Goal of the exercise: Please format the lines below as a JSON list of strings, one string per line, leaving out blank lines and the pictures.

Extracted entries:
## Start

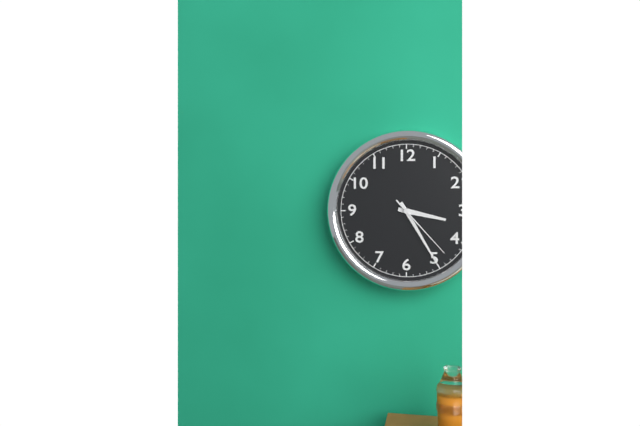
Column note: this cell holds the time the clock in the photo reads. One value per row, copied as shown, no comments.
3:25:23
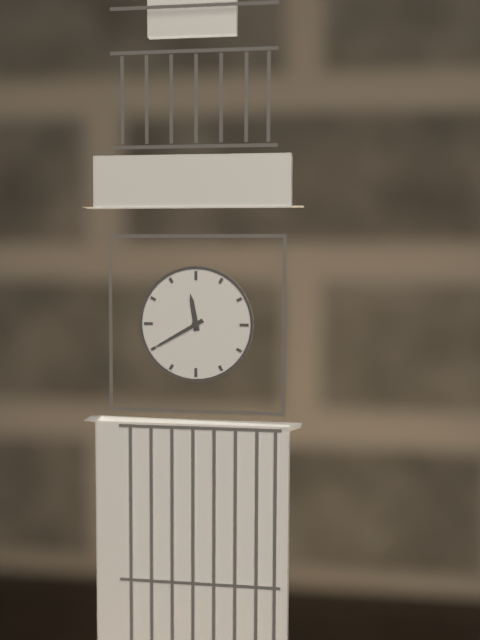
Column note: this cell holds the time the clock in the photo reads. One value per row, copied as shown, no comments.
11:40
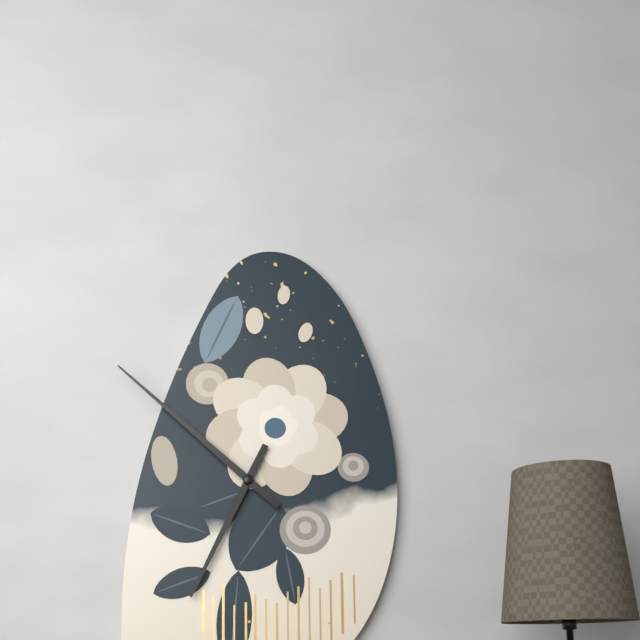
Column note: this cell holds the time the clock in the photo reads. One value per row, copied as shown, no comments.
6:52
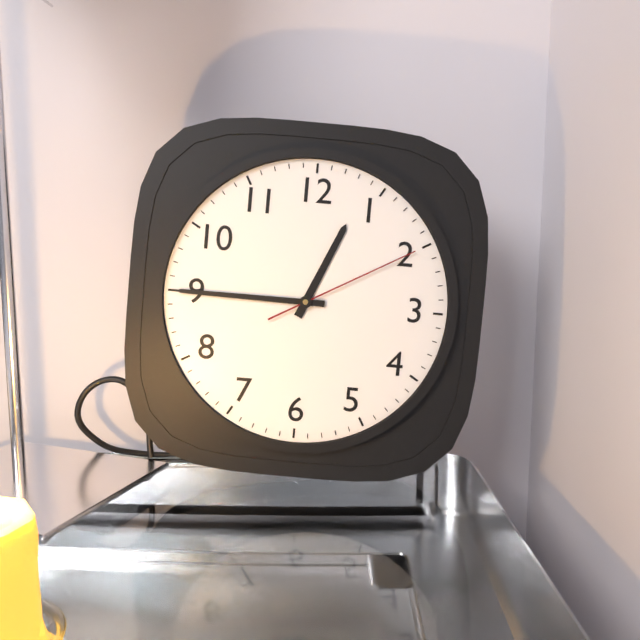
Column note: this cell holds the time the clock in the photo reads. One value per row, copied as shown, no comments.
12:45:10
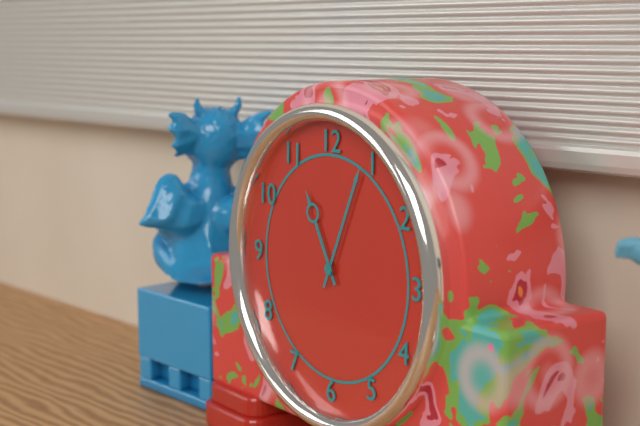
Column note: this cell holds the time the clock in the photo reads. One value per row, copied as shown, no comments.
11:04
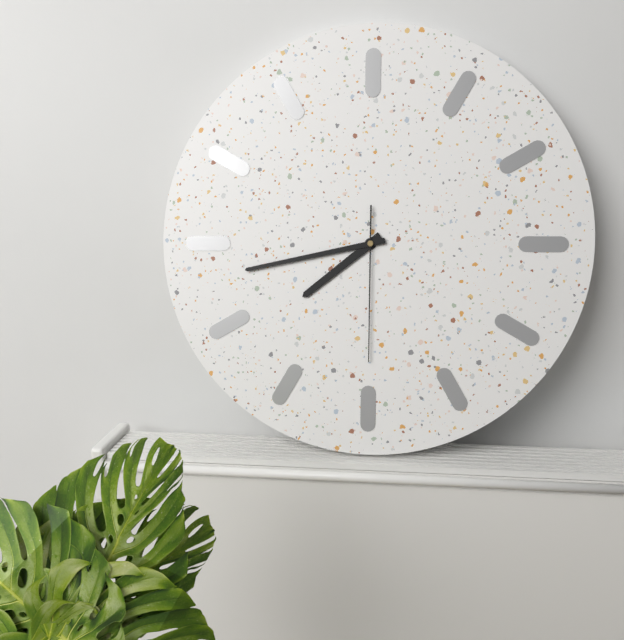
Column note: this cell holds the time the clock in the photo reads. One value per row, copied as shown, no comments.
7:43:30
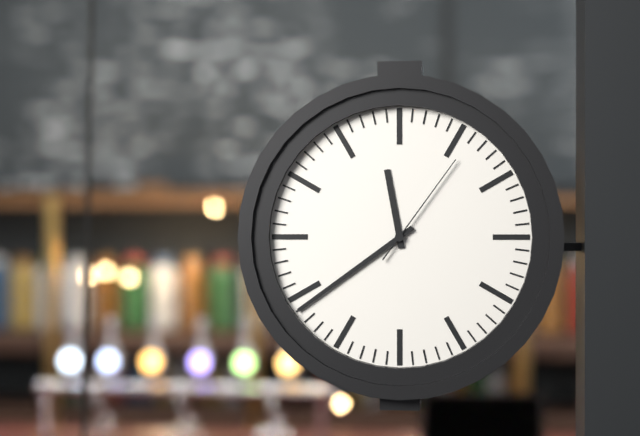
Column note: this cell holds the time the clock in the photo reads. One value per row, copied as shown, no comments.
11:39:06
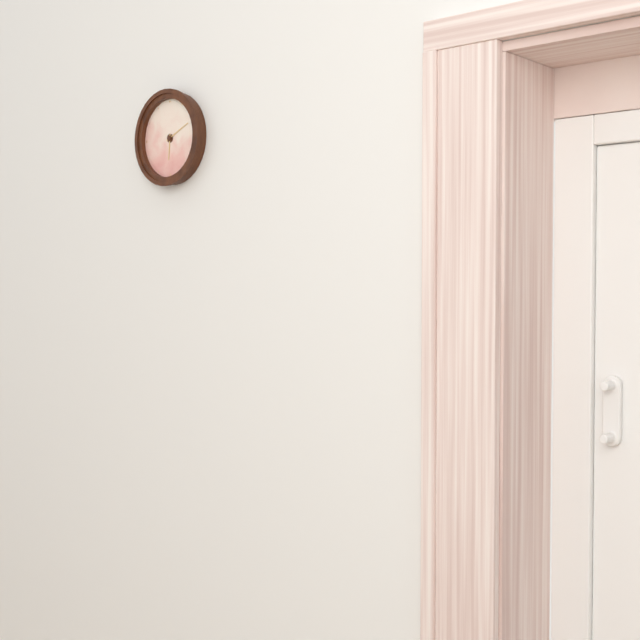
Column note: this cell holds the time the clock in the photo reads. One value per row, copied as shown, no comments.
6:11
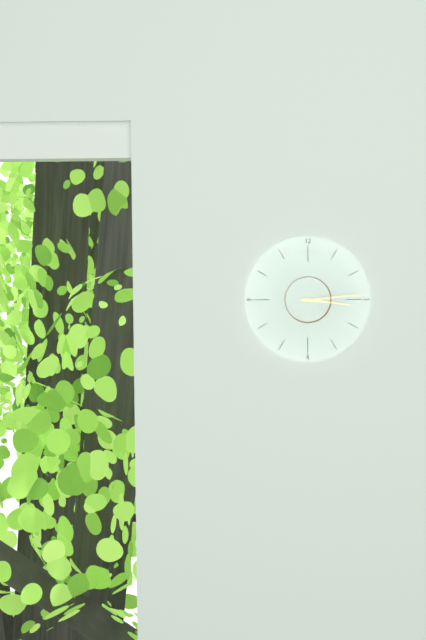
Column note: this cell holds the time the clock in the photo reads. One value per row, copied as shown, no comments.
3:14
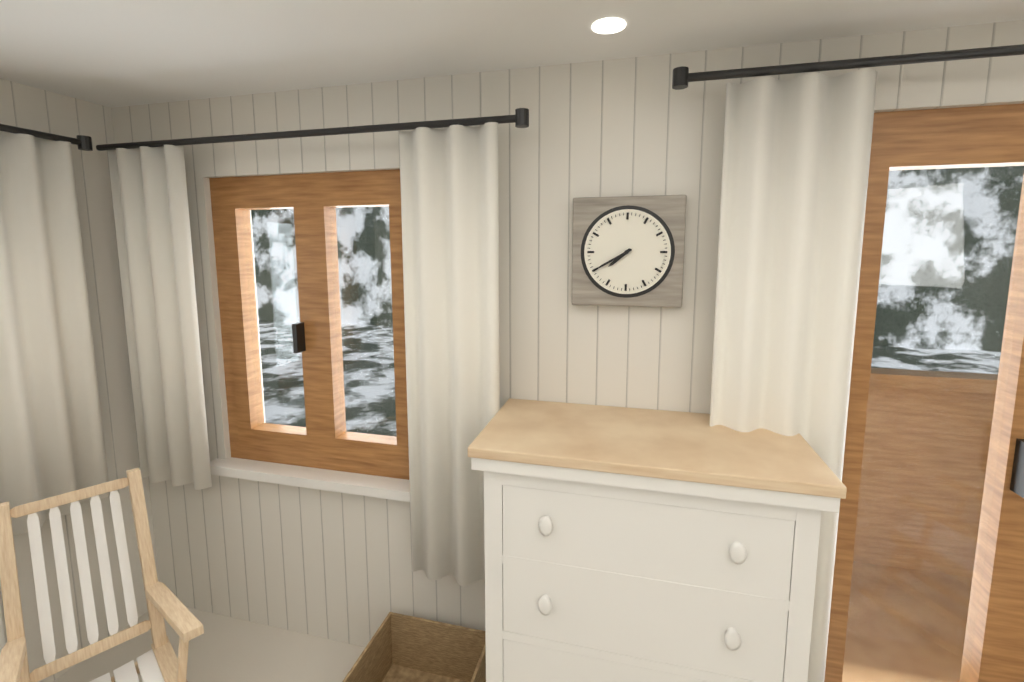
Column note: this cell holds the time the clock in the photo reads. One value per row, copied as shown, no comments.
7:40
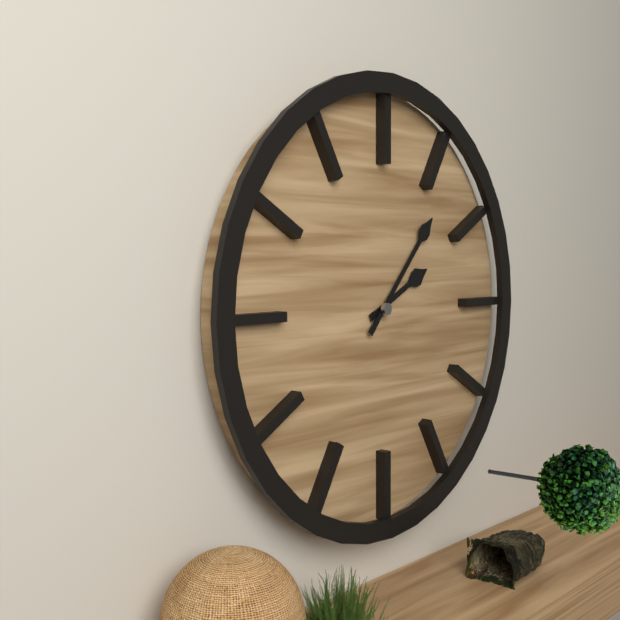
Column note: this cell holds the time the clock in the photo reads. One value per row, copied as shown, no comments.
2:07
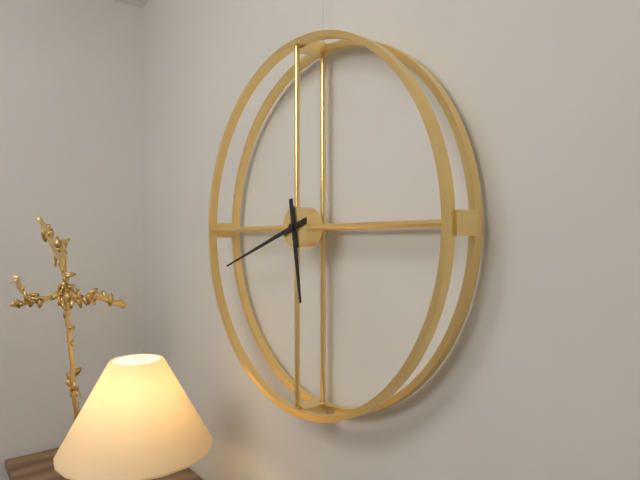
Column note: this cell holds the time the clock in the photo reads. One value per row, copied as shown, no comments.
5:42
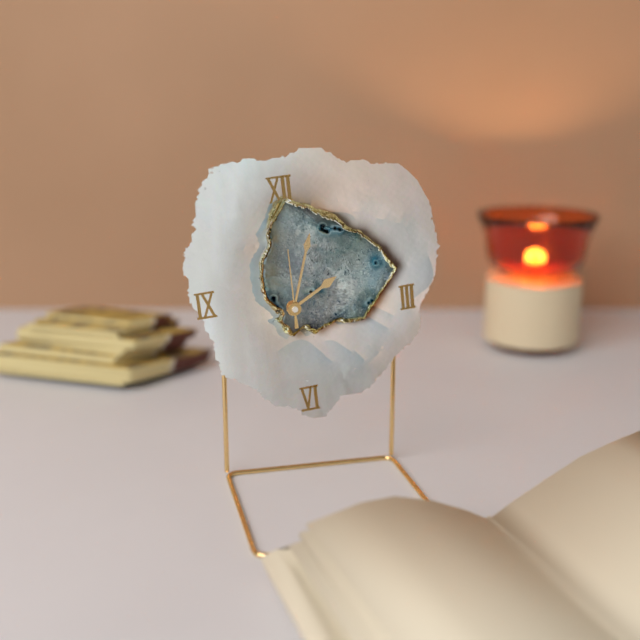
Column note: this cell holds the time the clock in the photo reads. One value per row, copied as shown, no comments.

## End

Output of the task:
[
  "Column note: this cell holds the time the clock in the photo reads. One value per row, copied as shown, no comments.",
  "3:25:23",
  "Column note: this cell holds the time the clock in the photo reads. One value per row, copied as shown, no comments.",
  "11:40",
  "Column note: this cell holds the time the clock in the photo reads. One value per row, copied as shown, no comments.",
  "6:52",
  "Column note: this cell holds the time the clock in the photo reads. One value per row, copied as shown, no comments.",
  "12:45:10",
  "Column note: this cell holds the time the clock in the photo reads. One value per row, copied as shown, no comments.",
  "11:04",
  "Column note: this cell holds the time the clock in the photo reads. One value per row, copied as shown, no comments.",
  "7:43:30",
  "Column note: this cell holds the time the clock in the photo reads. One value per row, copied as shown, no comments.",
  "11:39:06",
  "Column note: this cell holds the time the clock in the photo reads. One value per row, copied as shown, no comments.",
  "6:11",
  "Column note: this cell holds the time the clock in the photo reads. One value per row, copied as shown, no comments.",
  "3:14",
  "Column note: this cell holds the time the clock in the photo reads. One value per row, copied as shown, no comments.",
  "7:40",
  "Column note: this cell holds the time the clock in the photo reads. One value per row, copied as shown, no comments.",
  "2:07",
  "Column note: this cell holds the time the clock in the photo reads. One value per row, copied as shown, no comments.",
  "5:42",
  "Column note: this cell holds the time the clock in the photo reads. One value per row, copied as shown, no comments."
]